■ TASK DETAILS ■
Please repeat, exactly as written, the line containing "Tell me what supports" and every line after it through the end of the records below.

■ DATA UNDER STUDY ■
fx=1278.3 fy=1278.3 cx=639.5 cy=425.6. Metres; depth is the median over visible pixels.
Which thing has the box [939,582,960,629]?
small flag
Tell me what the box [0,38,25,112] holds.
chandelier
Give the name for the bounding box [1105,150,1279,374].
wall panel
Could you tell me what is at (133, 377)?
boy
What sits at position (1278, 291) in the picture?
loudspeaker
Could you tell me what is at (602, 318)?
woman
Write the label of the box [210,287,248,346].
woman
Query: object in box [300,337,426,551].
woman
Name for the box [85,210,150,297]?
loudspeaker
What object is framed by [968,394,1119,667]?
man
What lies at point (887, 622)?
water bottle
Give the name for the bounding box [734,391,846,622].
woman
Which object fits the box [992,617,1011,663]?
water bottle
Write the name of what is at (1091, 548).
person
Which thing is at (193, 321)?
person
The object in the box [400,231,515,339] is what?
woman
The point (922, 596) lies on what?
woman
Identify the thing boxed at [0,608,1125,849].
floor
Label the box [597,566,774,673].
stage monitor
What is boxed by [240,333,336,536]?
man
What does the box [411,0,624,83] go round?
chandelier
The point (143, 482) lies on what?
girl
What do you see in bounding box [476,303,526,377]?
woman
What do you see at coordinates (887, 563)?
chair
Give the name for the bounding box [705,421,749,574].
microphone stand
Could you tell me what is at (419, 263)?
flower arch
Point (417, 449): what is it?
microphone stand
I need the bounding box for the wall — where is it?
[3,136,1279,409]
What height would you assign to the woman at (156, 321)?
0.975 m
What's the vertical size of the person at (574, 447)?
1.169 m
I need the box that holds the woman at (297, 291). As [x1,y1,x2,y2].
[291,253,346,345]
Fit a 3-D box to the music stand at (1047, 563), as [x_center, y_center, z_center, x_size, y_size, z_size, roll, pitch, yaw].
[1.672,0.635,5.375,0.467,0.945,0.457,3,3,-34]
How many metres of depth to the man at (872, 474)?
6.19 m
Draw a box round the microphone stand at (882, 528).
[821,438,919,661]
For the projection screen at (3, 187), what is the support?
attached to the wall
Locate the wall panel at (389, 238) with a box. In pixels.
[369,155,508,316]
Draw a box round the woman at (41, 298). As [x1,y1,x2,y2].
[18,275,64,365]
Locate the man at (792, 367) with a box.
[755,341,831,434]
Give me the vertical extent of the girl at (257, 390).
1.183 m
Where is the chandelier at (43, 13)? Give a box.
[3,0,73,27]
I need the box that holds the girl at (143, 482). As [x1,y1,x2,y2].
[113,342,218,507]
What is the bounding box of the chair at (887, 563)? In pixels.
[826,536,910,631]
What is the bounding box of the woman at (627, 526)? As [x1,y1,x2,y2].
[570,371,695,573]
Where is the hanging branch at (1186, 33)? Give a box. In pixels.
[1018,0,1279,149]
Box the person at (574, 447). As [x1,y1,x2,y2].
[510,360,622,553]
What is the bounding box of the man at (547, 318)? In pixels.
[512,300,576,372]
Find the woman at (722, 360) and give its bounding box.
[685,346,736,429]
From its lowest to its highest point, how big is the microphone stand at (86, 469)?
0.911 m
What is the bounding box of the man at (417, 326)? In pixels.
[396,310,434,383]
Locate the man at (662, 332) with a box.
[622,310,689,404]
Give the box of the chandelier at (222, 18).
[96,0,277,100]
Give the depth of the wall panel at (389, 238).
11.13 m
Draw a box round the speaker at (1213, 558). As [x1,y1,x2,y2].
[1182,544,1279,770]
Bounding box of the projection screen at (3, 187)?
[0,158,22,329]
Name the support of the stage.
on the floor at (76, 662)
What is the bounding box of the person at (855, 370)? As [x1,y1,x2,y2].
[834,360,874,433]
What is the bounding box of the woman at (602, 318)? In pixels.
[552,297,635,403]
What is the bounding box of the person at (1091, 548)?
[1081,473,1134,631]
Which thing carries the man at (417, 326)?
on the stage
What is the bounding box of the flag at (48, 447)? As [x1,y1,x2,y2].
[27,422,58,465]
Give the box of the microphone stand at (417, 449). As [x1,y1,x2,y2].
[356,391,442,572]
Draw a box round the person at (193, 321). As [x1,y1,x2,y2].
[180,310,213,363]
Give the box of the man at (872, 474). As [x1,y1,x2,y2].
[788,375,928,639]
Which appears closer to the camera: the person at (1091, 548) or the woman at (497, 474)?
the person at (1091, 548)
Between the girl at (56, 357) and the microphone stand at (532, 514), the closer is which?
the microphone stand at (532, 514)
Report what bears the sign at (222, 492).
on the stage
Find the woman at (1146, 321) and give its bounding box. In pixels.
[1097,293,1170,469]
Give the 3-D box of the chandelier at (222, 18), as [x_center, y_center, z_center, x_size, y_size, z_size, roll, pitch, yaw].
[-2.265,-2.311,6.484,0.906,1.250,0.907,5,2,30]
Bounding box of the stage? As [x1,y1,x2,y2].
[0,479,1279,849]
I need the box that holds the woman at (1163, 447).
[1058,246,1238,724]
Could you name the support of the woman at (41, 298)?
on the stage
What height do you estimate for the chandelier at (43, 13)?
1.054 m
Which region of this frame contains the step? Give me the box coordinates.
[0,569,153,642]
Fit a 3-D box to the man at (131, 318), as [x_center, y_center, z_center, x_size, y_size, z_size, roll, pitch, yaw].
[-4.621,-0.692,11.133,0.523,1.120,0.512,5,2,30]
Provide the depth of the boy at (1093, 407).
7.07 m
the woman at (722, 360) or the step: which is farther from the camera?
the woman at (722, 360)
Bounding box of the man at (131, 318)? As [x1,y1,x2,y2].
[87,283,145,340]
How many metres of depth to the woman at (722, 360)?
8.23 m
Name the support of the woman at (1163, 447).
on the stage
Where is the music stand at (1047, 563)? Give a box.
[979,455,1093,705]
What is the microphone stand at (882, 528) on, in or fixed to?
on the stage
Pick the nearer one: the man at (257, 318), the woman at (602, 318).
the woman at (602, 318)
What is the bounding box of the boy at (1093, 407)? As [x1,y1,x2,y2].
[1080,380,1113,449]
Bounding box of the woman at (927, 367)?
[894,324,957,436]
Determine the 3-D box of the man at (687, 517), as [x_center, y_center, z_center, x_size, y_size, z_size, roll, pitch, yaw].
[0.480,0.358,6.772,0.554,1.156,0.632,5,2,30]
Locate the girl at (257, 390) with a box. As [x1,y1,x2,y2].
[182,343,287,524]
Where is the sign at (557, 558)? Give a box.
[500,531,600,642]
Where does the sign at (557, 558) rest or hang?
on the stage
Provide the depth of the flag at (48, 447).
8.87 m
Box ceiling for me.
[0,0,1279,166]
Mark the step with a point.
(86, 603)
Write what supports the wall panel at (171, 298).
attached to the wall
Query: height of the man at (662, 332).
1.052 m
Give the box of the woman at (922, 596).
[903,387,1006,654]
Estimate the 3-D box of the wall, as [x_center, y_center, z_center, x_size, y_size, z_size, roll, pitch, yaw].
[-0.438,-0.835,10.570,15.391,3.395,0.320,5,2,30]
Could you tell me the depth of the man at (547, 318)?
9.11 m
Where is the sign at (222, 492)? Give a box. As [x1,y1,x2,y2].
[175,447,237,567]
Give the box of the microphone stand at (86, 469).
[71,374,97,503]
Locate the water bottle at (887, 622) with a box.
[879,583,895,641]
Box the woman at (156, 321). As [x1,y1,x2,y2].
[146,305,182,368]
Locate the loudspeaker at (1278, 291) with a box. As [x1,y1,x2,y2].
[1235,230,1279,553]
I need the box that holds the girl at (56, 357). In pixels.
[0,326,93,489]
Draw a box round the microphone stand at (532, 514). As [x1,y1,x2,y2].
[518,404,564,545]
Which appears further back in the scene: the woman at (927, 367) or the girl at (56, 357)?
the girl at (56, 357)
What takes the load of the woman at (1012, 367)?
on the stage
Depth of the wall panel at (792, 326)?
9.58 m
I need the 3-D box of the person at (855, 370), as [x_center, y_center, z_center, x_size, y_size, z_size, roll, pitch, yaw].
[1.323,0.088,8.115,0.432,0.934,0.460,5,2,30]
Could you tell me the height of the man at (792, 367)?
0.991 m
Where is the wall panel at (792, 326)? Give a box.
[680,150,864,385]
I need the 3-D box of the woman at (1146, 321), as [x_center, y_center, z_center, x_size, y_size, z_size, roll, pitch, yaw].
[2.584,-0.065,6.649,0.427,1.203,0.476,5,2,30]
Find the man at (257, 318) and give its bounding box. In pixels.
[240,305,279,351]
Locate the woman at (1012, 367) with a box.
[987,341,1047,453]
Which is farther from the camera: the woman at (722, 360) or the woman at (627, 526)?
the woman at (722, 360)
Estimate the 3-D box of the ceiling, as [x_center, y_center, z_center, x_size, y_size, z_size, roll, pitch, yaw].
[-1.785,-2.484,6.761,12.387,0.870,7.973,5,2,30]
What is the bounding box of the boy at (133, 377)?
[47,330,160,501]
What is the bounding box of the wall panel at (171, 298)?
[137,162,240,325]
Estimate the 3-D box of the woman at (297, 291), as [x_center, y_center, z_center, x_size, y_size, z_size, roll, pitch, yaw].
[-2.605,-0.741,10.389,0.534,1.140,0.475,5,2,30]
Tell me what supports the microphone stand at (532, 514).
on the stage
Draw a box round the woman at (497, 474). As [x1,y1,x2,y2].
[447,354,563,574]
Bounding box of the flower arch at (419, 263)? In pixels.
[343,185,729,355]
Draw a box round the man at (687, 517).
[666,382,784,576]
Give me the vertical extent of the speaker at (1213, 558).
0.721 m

■ TASK RESULT ■
Tell me what supports the microphone stand at (532, 514).
on the stage
Draw a box round the woman at (497, 474). As [x1,y1,x2,y2].
[447,354,563,574]
Bounding box of the flower arch at (419, 263)? In pixels.
[343,185,729,355]
Draw a box round the man at (687, 517).
[666,382,784,576]
Give me the vertical extent of the speaker at (1213, 558).
0.721 m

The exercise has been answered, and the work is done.